BY NAT LONDON
PARIS, France - University students throughout the country have begun a nationwide general strike just as the government and millions of workers have squared off for a major confrontation.
The main issue for the labor movement is a government austerity program being discussed in the National Assembly, which includes drastic cutbacks in the social security system. The university students are demanding increased funding for their schools and hiring of additional staff.
The wave of student strikes started at the university in Rouen in the Normandy region and has already spread to more than 20 of France's 90 universities. General student assemblies are being held at many of the campuses not yet on strike. Over 100,000 students throughout France demonstrated November 21 to press their demands.
Strike paralyzes transportation
Three days later, several million public service workers
took part in the second 24-hour general strike in the last
six weeks. Train, subway, bus, and air traffic ground to a
halt as hundreds of thousands of workers demonstrated
against a series of government austerity measures that
would freeze wages and raise the retirement age of public
workers.

------------------------------------------------------------

PROBLEM DETAILS: Extend the news report on the French student and public-worker strikes, picking up after its last sentence.

MATERIAL PROVIDED:
------------------------------------------------------------

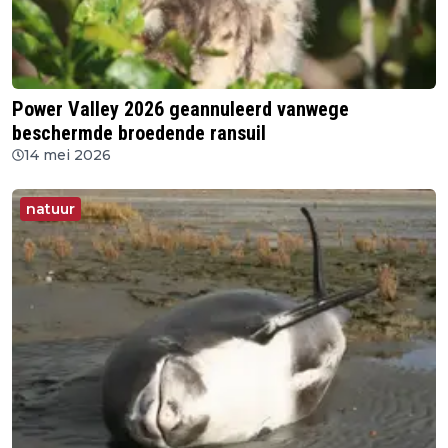
Power Valley 2026 geannuleerd vanwege
beschermde broedende ransuil
14 mei 2026
natuur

------------------------------------------------------------

EXERCISE ANSWER:
Workers were also protesting drastic measures to cut the social security system, which includes medical care, retirement, and unemployment benefits. This strike followed a similar 24-hour action on October 10, during which 3.5 million workers walked out.
By midday on November 24, all 14 Paris subway lines were closed, as was the suburban train network. With 80 percent of air traffic controllers out on strike, Air Inter, the main domestic carrier, was forced to cancel 84 percent of all flights inside France. Striking sailors blocked the ferry service linking the French-run island of Corsica to the mainland.
Schools closed throughout France and striking electrical workers came close to bringing about a nationwide power outage. Bus service stopped in most major cities. Students joined the demonstrations of striking workers.
The number of university students has tripled in the last decade and budget cutbacks have resulted in horribly overcrowded conditions. Universities built for 8,000 students now often accomodate over 30,000.
Some schools report only two square meters of floor space per student. Lecture halls often have seating capacity for only one-third of the enrolled students, while the rest sit on the floor, in hallways, or are turned away. Many courses necessary for graduation have no rooms or professors assigned to them at all.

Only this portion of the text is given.